- Born: 1 January 1882 Fremantle, Western Australia
- Died: 15 June 1960 (aged 78) Mount Lawley, Western Australia
- Education: CBC Perth
- Occupation: Politician
- Spouse: Catherine Mary Murphy
- Children: Four
- Parent(s): Francis William Boyle & Ellen Kelly

= Ignatius Boyle =

Australian politician

Ignatius George Boyle (1 January 1882 – 15 June 1960) was a politician from Western Australia who represented the Avon district in the Western Australian Legislative Assembly from 1935 until 1943.

== Biography ==
Boyle was educated at St Joseph's Convent, Fremantle and Christian Brothers College, Perth, and left school in 1897 for a job in the Western Australian Government Railways.

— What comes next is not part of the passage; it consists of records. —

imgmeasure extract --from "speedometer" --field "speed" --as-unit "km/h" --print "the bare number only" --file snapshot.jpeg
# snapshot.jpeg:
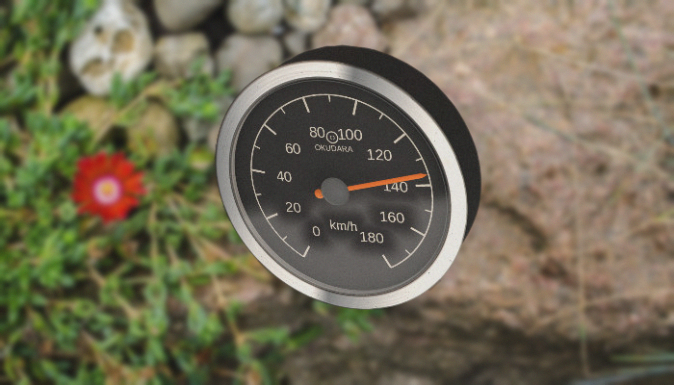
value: 135
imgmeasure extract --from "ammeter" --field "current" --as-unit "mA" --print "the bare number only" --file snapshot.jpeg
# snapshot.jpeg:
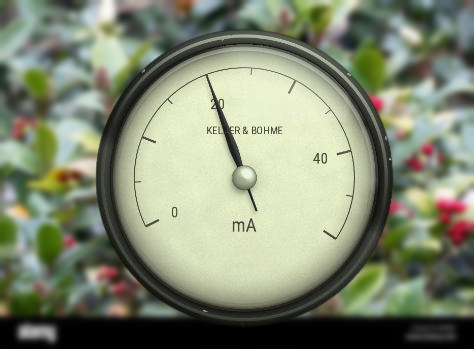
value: 20
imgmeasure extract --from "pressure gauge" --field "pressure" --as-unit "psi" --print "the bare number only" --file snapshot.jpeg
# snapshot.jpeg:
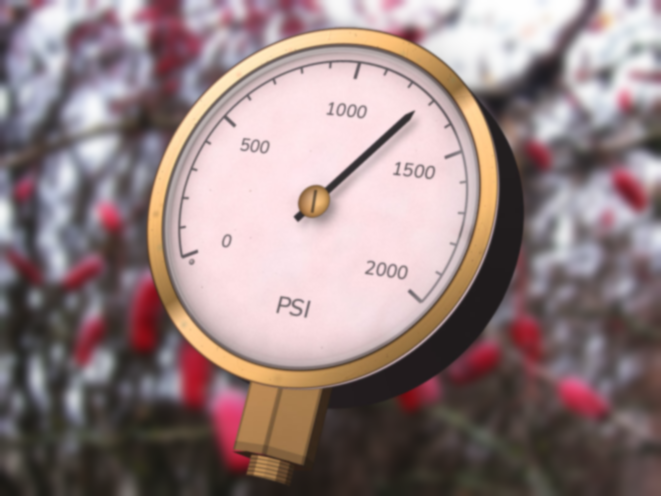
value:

He married Catherine Mary Murphy on 9 September 1908, together they had four children.

Boyle was an elected member of the Albany Municipal Council from 1915 until 1920. He then moved to Toodyay and sat on the Toodyay Shire Council for some years, including two years (1928−1930) as its chairman. He stood for the Legislative Assembly seat of Toodyay in 1924 and 1927, on both occasions losing to fellow Country Party member and minister, John Lindsay. When Lindsay transferred to Mount Marshall, Boyle tried again but was beaten by another Country Party candidate, Lindsay Thorn.

Boyle was president of the Wheatgrowers' Union from 1931 to 1935 and chairman of directors of its newsletter, The Wheatgrower.

In May 1935, he accepted the Country Party's nomination to contest a by-election for the seat of Avon following the death of Harry Griffiths. He served as the member for Avon until the 1943 election, at which time he was defeated by a 15-vote margin by the Labor candidate William Telfer. He appealed against the result to the Court of Disputed Returns, who ordered a fresh election, but Telfer won by 298 votes at the by-election on 1 June 1944. He stood unsuccessfully for the Senate two years later.

Boyle died on 15 June 1960 and was buried in Karrakatta Cemetery.